> **Instrução 1**
De acordo com o texto sobre o legado de Ariel Sharon, quantos colonos judeus Sharon retirou da Faixa de Gaza?
> **Instrução 2**
Verta para o inglês a seguinte frase do texto sobre o legado de Ariel Sharon: "Natural, assim, que Sharon acabasse eleito primeiro-ministro."
> **Instrução 3**
Copie, sem qualquer alteração, a passagem do texto sobre o legado de Ariel Sharon situada entre "concluiu que Sharon" e "sobre os árabes.", inclusive.

> **Trecho selecionado**
::::::::
Clóvis
Rossi
De guerreiro a
pomba?
Ariel
Sharon moldou um Estado de Israel que pratica a linguagem da força, mas voltou
atrás no fim da vida
Para
seus críticos, o legado de Ariel Sharon pode ser resumido na frase de Gideon
Levy, jornalista que é frequente e consistente crítico das políticas de Israel:
"Sharon
foi mais influente que qualquer outro em plasmar a linguagem dominante do
Estado de Israel, a da força, da guerra, da ocupação e da violência",
escreveu Levy para o jornal italiano "Internazionale".
Explica
o jornalista: "Guiou as Forças Armadas em todas as suas conquistas, por
longos e sanguinários anos na Cisjordânia, na Faixa de Gaza e no Líbano".
Tanto
sangue que uma comissão de inquérito (israelense, não palestina ou árabe)
concluiu que Sharon olhara para outro lado enquanto uma milícia libanesa matava
milhares de palestinos nos campos de refugiados de Sabra e Shatila, durante a
ocupação israelense do Líbano.
Essa
conclusão minou as perspectivas políticas de Sharon, lançado a um certo
ostracismo até que comandou um grupo de radicais em uma visita à Esplanada das
Mesquitas, em 2000, que traria, como resposta palestina, a chamada Segunda
Intifada.
Mas
o que definitivamente reergueu "Arik", como era chamado na intimidade,
e o colocou como "Rei de Israel", como diziam alguns de seus
seguidores, foi o fato de que uma grande maioria de israelenses acabou por
aderir a seu sentimento básico, profundo, sobre os árabes.
"Sharon
--sempre segundo o jornalista Gideon Levy-- jamais odiara os árabes;
simplesmente não confiava neles".
Ao
visitar Israel, a intervalos longos demais para o meu gosto e interesse pela
área, comprovei o quanto crescia, paulatina mas inexoravelmente, a desconfiança
dos judeus até se tornar um sentimento francamente majoritário.
Natural,
assim, que Sharon acabasse eleito primeiro-ministro. Nessa posição, no entanto,
deu um passo importante para reverter o que Levy chama de "linguagem
dominante" em Israel, a da força e a da ocupação: retirou da Faixa de
Gaza, à força, como é de seu temperamento, 9.000 colonos judeus, devolvendo o
território aos palestinos.
::::::::
> **Registros de dados**
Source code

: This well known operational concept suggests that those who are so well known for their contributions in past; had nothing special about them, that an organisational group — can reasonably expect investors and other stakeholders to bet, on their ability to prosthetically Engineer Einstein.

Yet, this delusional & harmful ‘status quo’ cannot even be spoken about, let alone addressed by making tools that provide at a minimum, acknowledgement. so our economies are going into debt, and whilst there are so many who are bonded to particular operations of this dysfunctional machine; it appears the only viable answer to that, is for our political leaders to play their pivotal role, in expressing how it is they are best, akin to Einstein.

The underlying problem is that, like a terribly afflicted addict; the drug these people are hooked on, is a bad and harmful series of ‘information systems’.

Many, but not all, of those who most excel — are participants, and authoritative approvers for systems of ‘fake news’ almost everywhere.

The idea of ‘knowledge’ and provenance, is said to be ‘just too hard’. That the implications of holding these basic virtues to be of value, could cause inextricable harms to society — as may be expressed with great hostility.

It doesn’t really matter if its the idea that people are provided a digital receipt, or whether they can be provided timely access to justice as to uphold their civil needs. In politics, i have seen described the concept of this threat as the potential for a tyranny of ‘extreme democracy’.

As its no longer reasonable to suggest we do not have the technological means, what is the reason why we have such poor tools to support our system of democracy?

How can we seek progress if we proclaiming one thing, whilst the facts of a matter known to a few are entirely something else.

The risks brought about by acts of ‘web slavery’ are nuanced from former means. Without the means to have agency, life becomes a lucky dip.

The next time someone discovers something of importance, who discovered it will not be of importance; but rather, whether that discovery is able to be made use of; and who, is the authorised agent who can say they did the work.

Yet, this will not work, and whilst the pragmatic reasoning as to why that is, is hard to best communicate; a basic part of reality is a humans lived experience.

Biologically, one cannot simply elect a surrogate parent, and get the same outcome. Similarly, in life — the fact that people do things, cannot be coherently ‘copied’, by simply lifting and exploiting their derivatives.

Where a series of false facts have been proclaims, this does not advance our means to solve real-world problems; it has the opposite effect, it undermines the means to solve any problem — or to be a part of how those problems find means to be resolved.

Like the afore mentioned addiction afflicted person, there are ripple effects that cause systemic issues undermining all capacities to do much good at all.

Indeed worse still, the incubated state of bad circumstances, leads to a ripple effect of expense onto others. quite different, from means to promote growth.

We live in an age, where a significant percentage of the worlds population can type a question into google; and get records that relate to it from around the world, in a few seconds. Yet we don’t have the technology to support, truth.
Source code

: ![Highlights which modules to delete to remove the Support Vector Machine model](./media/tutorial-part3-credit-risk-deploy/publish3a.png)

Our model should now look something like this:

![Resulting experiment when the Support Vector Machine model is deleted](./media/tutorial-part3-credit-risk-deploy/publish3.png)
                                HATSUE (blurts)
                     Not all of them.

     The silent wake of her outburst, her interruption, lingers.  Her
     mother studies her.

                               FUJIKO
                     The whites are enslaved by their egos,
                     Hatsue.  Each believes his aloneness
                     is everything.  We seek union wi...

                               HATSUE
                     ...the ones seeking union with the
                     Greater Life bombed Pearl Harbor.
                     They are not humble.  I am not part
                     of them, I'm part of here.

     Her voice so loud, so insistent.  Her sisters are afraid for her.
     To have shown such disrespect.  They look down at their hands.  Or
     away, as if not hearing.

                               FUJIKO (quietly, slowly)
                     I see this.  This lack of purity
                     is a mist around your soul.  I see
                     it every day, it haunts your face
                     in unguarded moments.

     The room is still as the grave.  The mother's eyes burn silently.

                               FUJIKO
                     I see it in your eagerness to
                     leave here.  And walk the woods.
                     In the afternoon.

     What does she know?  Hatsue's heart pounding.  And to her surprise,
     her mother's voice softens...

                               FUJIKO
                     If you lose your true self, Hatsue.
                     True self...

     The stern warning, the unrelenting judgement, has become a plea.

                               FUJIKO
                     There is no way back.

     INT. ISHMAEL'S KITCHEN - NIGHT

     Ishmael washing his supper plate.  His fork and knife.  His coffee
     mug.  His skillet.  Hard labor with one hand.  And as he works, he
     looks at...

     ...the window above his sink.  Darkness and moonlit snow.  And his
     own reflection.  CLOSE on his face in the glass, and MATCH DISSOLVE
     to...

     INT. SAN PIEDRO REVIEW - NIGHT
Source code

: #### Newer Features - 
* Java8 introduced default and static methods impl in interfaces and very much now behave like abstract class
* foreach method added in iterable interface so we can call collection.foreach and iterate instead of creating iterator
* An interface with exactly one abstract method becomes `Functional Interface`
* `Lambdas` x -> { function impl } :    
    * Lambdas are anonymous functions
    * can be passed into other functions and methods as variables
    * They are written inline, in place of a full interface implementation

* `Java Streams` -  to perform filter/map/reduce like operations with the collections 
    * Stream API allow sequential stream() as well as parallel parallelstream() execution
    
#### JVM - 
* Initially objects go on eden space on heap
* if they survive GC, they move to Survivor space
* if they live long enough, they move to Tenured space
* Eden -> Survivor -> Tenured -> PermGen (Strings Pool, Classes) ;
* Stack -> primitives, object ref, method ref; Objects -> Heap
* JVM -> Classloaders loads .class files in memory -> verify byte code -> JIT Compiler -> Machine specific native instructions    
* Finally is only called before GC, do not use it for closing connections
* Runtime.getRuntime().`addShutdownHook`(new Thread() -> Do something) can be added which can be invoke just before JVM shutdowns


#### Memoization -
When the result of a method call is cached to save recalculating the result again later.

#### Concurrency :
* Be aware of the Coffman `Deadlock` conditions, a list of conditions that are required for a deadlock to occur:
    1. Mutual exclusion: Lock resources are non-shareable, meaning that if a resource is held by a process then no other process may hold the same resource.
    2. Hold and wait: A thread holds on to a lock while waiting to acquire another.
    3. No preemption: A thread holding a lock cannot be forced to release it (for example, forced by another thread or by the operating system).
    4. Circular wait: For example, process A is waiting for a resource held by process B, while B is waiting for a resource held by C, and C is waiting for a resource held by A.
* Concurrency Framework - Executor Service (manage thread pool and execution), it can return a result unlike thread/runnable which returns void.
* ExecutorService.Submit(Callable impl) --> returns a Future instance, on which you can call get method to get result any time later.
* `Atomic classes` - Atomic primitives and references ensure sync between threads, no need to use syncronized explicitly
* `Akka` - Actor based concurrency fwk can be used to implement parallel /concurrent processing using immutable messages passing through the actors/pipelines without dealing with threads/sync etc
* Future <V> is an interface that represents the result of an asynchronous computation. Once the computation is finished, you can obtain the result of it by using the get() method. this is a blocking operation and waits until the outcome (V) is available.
::::::::
> **Resposta 1**
9.000 colonos judeus.

> **Resposta 2**
It was natural, then, that Sharon would end up being elected prime minister.

> **Resposta 3**
concluiu que Sharon olhara para outro lado enquanto uma milícia libanesa matava
milhares de palestinos nos campos de refugiados de Sabra e Shatila, durante a
ocupação israelense do Líbano.
Essa
conclusão minou as perspectivas políticas de Sharon, lançado a um certo
ostracismo até que comandou um grupo de radicais em uma visita à Esplanada das
Mesquitas, em 2000, que traria, como resposta palestina, a chamada Segunda
Intifada.
Mas
o que definitivamente reergueu "Arik", como era chamado na intimidade,
e o colocou como "Rei de Israel", como diziam alguns de seus
seguidores, foi o fato de que uma grande maioria de israelenses acabou por
aderir a seu sentimento básico, profundo, sobre os árabes.